:: To do ::
Return each line below exactly as it reads, and omit any image in it.

─── Input data ───

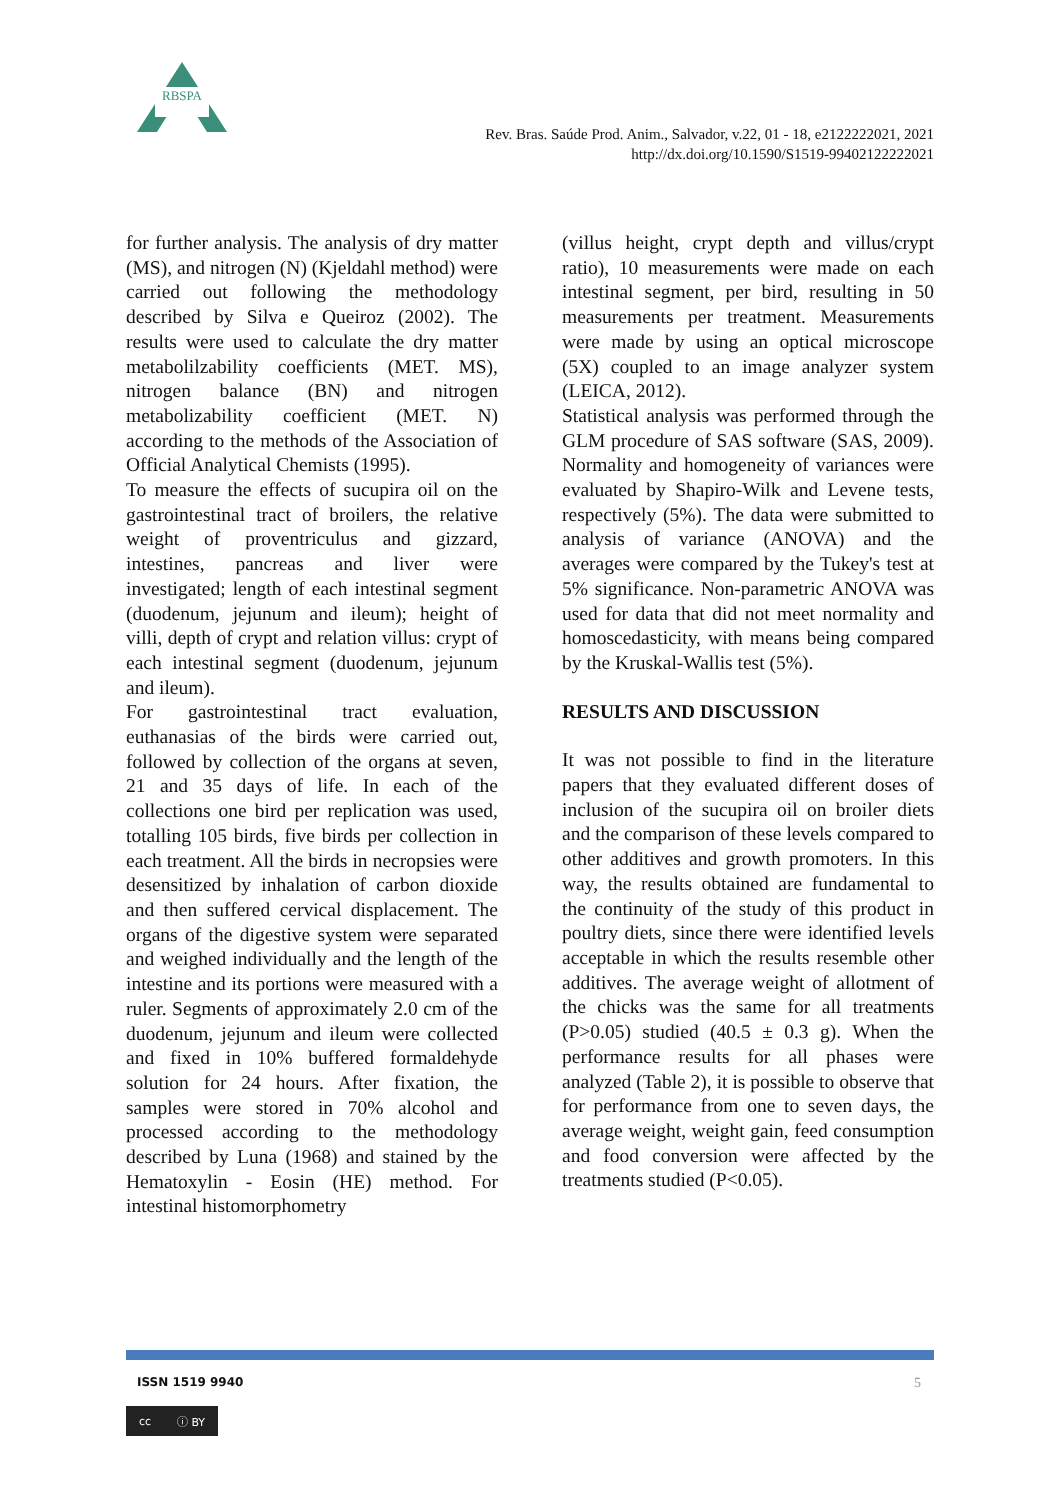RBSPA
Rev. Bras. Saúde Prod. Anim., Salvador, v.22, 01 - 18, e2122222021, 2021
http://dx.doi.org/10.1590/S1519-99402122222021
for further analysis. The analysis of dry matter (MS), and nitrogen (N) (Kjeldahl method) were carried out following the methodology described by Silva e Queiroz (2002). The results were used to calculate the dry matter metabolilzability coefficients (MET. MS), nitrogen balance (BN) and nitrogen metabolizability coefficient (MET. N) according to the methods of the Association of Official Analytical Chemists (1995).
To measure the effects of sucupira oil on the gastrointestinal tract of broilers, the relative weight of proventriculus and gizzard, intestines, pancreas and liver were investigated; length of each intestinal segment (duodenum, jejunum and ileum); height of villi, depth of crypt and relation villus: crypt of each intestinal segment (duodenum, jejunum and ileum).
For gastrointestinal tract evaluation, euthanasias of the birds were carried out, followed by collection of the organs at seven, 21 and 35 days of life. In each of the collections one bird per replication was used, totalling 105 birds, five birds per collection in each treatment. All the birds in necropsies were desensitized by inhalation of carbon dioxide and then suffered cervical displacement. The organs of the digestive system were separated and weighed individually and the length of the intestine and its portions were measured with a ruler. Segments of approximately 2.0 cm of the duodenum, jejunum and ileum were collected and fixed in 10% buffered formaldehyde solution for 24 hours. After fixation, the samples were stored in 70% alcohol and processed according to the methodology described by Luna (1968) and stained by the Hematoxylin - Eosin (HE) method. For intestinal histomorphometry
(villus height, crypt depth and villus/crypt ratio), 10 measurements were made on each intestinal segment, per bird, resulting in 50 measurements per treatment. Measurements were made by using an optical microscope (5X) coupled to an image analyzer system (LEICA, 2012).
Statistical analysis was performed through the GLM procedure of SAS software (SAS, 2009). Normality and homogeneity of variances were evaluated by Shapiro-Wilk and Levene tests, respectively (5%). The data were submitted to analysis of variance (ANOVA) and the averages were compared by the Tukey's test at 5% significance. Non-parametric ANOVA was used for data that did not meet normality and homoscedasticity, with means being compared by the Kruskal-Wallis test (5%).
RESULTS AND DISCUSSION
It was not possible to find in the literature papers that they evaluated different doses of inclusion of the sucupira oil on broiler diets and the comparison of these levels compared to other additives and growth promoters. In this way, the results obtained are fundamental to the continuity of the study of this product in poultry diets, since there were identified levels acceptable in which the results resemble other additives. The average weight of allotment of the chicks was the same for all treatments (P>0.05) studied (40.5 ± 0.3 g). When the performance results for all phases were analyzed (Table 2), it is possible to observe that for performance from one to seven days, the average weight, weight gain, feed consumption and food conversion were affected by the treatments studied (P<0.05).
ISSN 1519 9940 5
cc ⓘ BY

───

:: Output of the exercise ::
RBSPA
Rev. Bras. Saúde Prod. Anim., Salvador, v.22, 01 - 18, e2122222021, 2021
http://dx.doi.org/10.1590/S1519-99402122222021
for further analysis. The analysis of dry matter (MS), and nitrogen (N) (Kjeldahl method) were carried out following the methodology described by Silva e Queiroz (2002). The results were used to calculate the dry matter metabolilzability coefficients (MET. MS), nitrogen balance (BN) and nitrogen metabolizability coefficient (MET. N) according to the methods of the Association of Official Analytical Chemists (1995).
To measure the effects of sucupira oil on the gastrointestinal tract of broilers, the relative weight of proventriculus and gizzard, intestines, pancreas and liver were investigated; length of each intestinal segment (duodenum, jejunum and ileum); height of villi, depth of crypt and relation villus: crypt of each intestinal segment (duodenum, jejunum and ileum).
For gastrointestinal tract evaluation, euthanasias of the birds were carried out, followed by collection of the organs at seven, 21 and 35 days of life. In each of the collections one bird per replication was used, totalling 105 birds, five birds per collection in each treatment. All the birds in necropsies were desensitized by inhalation of carbon dioxide and then suffered cervical displacement. The organs of the digestive system were separated and weighed individually and the length of the intestine and its portions were measured with a ruler. Segments of approximately 2.0 cm of the duodenum, jejunum and ileum were collected and fixed in 10% buffered formaldehyde solution for 24 hours. After fixation, the samples were stored in 70% alcohol and processed according to the methodology described by Luna (1968) and stained by the Hematoxylin - Eosin (HE) method. For intestinal histomorphometry
(villus height, crypt depth and villus/crypt ratio), 10 measurements were made on each intestinal segment, per bird, resulting in 50 measurements per treatment. Measurements were made by using an optical microscope (5X) coupled to an image analyzer system (LEICA, 2012).
Statistical analysis was performed through the GLM procedure of SAS software (SAS, 2009). Normality and homogeneity of variances were evaluated by Shapiro-Wilk and Levene tests, respectively (5%). The data were submitted to analysis of variance (ANOVA) and the averages were compared by the Tukey's test at 5% significance. Non-parametric ANOVA was used for data that did not meet normality and homoscedasticity, with means being compared by the Kruskal-Wallis test (5%).
RESULTS AND DISCUSSION
It was not possible to find in the literature papers that they evaluated different doses of inclusion of the sucupira oil on broiler diets and the comparison of these levels compared to other additives and growth promoters. In this way, the results obtained are fundamental to the continuity of the study of this product in poultry diets, since there were identified levels acceptable in which the results resemble other additives. The average weight of allotment of the chicks was the same for all treatments (P>0.05) studied (40.5 ± 0.3 g). When the performance results for all phases were analyzed (Table 2), it is possible to observe that for performance from one to seven days, the average weight, weight gain, feed consumption and food conversion were affected by the treatments studied (P<0.05).
ISSN 1519 9940 5
cc ⓘ BY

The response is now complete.